While the other members of the family are in many ways considerably more efficient than other processors available today for AI, they pale in comparison to the computing efficiency of our brains, which use just a fraction of kWh each day. Teams of researchers at IBM are working on chips that are analog — meaning they require next to no power to run. Figuring out how to crack the secret of the brain’s efficiency in computer chips could be as disruptive for the future of computing as quantum computing is poised to be.
In 2021, IBM developed chips that use phase-change memory (PCM). This is where an electrical pulse is applied to a special type of material that changes conductance when electricity passes through it. The material switches between amorphous and crystalline phases, where a lower electrical pulse will make the device more crystalline, providing less resistance, and a higher pulse makes the device amorphous, resulting in more resistance. Instead of recording these states as 0s or 1s you would see in digital systems, the PCM device records its current state as a continuum of values between the amorphous and crystalline states. This value is called a synaptic weight, which can be stored in the physical atomic configuration of each PCM device. These weights are retained when the power supply is switched off.
These weights allow you to encode the weight of a neural network directly onto an analog AI chip. In recent work published in Nature, IBM researchers were able to show that they could encode an AI model with 17 million parameters onto an analog device they created. That’s roughly two orders of magnitude smaller than a model like GPT-3, but points to a future where models could be encoded directly onto a PCM device, and then require next to no power to use after the device’s weights are set.
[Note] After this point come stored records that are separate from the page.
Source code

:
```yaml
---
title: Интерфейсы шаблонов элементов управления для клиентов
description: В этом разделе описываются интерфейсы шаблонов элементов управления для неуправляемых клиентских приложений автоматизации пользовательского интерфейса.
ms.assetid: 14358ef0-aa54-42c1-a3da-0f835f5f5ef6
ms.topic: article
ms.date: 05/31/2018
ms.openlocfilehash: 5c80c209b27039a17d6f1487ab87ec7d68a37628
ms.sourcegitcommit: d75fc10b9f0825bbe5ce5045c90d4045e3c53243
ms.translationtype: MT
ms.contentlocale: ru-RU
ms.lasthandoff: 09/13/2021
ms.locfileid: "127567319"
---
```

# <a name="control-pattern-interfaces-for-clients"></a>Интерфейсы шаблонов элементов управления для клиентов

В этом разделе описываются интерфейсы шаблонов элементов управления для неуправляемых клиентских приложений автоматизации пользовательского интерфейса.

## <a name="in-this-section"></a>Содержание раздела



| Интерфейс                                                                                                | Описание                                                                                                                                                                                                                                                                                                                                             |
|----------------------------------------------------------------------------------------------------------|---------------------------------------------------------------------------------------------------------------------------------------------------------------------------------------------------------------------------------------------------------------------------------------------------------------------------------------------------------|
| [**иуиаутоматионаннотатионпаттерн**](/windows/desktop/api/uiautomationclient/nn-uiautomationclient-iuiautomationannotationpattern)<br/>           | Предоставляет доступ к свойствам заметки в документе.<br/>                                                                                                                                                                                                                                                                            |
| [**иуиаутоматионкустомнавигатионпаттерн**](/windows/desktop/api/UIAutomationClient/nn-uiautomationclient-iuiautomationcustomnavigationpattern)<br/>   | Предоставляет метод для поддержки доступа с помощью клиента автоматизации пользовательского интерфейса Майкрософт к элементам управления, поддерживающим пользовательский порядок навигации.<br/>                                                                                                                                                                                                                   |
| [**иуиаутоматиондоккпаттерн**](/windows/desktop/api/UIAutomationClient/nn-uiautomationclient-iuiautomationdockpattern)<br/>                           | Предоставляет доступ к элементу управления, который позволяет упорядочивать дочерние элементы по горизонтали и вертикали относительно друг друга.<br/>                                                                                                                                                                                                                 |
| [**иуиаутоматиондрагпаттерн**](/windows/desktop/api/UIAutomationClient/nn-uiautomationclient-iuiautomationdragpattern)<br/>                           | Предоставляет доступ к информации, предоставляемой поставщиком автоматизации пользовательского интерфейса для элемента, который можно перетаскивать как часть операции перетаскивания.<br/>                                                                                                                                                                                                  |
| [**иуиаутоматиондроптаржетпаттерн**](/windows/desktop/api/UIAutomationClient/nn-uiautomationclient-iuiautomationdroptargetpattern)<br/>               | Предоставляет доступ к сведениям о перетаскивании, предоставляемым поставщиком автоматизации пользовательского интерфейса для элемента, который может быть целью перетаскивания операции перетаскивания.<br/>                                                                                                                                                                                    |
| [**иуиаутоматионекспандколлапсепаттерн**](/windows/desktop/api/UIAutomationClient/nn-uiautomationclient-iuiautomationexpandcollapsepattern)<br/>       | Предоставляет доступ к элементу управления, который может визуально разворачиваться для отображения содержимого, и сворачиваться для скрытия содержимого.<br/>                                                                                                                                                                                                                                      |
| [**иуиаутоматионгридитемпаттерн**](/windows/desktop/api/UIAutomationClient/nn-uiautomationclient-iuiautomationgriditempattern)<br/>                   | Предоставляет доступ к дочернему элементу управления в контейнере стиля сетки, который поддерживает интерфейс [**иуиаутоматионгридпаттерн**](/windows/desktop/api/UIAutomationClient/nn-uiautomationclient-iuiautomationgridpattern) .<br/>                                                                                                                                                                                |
The device this team built was also used to encode a model that listened for one from a set of 12 words to be spoken, much like consumer devices listen for wake words like “Hey Siri.” In their tests, their device was able to recognize the words faster than existing consumer software systems, and required a fraction of the cost to do so.
IBM researchers are working on a host of other uses for analog AI. In a paper published in Nature Electronics, a team showed they could use a different, but also energy-efficient, analog chip design for scalable mixed-signal architecture that can achieve very high accuracy in the CIFAR-10 image dataset for computer vision image recognition. The chip was designed and built by IBM at the Albany NanoTech Complex, and is composed of 64 analog in-memory compute cores, each of which contains a 256-by-256 crossbar array of PCM synaptic unit cells.
To move the idea of analog AI from concept to reality, there are a few hurdles that need to be overcome. These devices need to be able to compute at roughly the same level of precision that we see in today’s digital devices, and they need to be able to interface with the digital devices we use for other uses, such as digital communication systems. The research team that built the mixed-signal architecture analog chip see their work as going some way to address these challenges, by creating a chip that can interact with digital devices, and perform well on certain AI tasks, while sipping on electricity.
Analog AI devices are still very much in the research phase, but as with the rest of the AIU family, IBM Research is looking to build a vibrant ecosystem and platform around analog AI. As part of that, IBM Research open-sourced part of its analog AI simulation framework, called AIHWKit. It’s a toolkit, integrated with PyTorch, that simulates analog crossbar arrays and allows users to estimate what impact an analog device’s material imperfections might have on the accuracy of an AI model.